Questões artísticas e mercadológicas sempre se colocaram entre a música popular e pop brasileira e as produções de seus vizinhos na América Latina. E o fato de o Grammy trazer categorias próprias para os artistas brasileiros suscita algumas delas. Olhando o Grammy de fora, e considerando os indicados às suas categorias principais, a impressão é de que o Brasil não está na América Latina. Um problema que pode ser reflexo da histórica postura autossuficiente de músicos brasileiros pós-Bossa Nova, que sempre viram seus primos de continente com certa empáfia por considerarem-se donos de uma das mais ricas culturas do mundo.

Membro do Conselho Assessor da Academia Latina de Gravação e CEO da União Brasileiras de Compositores (UBC), Marcelo Castello Branco não vê distanciamento cultural por parte do Grammy com as atrações brasileiras. "Nos 21 anos da Academia Latina, a presença brasileira vem crescendo e se renovando todos os anos." Ele lembra de homenageados como Gilberto Gil, Caetano Veloso, Roberto Carlos, João Bosco, Milton Nascimento e Roberto Menescal. "A distância foi encurtada pela rede social e plataformas de streaming. Nunca estivemos tão perto." Mas concorda que a postura do mercado brasileiro com nomes hispânicos não é de abertura. "Sim, mas cada vez menos. As novas gerações atravessam as fronteiras virtuais com assiduidade e interesse renovado. Estamos nos redescobrindo latino-americanos e vendo que nossos vizinhos são nosso mercado natural, pela proximidade cultural e social."

Marcos Valle, que fará um show com Emicida e que já esteve indicado para o Grammy em outras ocasiões, estranha as categorias próprias à música brasileira. "Não deveria acontecer, fica estranho que em um momento em que o ideal seria estarem todos juntos haja separações. Mas também entendo que pode ser uma questão cultural e bilateral. A entrada de outros artistas latinos no Brasil se dá mesmo como exceção."
= = =
Instruções a seguir — Copie sem alterações o trecho do texto sobre o Grammy e a música brasileira que começa em "Questões artísticas e" e termina em "culturas do mundo.".

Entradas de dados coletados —
= = =
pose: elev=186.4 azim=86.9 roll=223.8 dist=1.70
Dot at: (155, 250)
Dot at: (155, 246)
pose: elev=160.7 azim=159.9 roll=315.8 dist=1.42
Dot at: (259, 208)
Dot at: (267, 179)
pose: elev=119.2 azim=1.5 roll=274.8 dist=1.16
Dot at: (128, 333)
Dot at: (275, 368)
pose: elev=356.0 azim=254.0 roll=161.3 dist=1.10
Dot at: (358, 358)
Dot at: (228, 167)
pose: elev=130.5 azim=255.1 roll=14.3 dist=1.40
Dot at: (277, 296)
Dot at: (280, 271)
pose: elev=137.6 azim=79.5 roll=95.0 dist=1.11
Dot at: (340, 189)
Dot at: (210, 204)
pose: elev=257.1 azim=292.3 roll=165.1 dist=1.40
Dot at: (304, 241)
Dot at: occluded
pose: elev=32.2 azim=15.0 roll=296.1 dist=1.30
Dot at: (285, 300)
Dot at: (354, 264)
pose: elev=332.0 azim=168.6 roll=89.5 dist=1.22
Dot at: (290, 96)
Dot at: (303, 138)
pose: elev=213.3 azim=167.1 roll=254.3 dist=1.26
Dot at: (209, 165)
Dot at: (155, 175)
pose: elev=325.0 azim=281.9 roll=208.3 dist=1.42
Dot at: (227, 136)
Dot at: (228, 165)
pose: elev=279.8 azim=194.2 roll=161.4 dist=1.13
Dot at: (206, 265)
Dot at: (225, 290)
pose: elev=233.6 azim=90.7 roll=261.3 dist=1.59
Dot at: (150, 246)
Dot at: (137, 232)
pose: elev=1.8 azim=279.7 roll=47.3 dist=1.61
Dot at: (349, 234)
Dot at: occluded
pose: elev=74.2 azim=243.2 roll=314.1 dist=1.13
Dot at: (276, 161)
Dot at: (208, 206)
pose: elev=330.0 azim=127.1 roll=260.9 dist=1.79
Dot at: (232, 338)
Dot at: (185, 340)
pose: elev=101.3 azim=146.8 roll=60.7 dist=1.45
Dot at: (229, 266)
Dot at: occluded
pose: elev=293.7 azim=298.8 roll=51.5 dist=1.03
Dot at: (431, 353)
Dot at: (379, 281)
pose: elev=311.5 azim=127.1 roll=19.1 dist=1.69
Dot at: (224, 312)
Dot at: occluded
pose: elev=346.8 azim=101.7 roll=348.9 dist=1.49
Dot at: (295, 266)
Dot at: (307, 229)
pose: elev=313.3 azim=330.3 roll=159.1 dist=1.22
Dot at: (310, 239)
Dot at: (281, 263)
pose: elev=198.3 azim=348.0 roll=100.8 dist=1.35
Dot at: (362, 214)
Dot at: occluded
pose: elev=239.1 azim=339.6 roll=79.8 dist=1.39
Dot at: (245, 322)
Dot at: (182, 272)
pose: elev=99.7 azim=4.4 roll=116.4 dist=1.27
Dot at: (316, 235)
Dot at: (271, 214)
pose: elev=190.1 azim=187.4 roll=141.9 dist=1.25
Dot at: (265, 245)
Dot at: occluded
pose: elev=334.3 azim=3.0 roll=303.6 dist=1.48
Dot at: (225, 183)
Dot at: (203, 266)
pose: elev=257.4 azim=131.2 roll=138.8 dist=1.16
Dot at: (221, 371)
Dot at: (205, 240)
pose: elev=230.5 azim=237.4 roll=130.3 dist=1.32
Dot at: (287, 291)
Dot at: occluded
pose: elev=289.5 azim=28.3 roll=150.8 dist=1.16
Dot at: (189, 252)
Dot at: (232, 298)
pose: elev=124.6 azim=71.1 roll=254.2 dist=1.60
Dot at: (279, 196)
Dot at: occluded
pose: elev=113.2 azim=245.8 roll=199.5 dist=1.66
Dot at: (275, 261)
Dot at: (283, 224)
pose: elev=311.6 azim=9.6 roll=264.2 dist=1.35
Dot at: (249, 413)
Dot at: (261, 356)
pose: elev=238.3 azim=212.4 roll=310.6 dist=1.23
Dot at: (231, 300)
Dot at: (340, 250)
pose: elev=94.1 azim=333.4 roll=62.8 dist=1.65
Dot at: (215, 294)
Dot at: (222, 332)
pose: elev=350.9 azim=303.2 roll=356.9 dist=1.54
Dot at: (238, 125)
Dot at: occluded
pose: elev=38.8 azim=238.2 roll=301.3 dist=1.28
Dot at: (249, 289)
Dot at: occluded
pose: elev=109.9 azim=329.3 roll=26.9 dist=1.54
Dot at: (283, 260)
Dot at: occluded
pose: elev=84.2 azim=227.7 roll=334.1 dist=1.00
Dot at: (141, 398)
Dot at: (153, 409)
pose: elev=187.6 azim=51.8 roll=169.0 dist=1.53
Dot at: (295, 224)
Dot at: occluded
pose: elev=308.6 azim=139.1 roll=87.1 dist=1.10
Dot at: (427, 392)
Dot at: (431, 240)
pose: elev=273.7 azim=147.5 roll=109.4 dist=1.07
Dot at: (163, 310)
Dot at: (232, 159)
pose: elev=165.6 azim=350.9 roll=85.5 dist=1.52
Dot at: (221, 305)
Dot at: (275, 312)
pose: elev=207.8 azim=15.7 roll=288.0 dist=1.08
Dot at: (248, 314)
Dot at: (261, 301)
= = =
Resultado da tarefa —
Questões artísticas e mercadológicas sempre se colocaram entre a música popular e pop brasileira e as produções de seus vizinhos na América Latina. E o fato de o Grammy trazer categorias próprias para os artistas brasileiros suscita algumas delas. Olhando o Grammy de fora, e considerando os indicados às suas categorias principais, a impressão é de que o Brasil não está na América Latina. Um problema que pode ser reflexo da histórica postura autossuficiente de músicos brasileiros pós-Bossa Nova, que sempre viram seus primos de continente com certa empáfia por considerarem-se donos de uma das mais ricas culturas do mundo.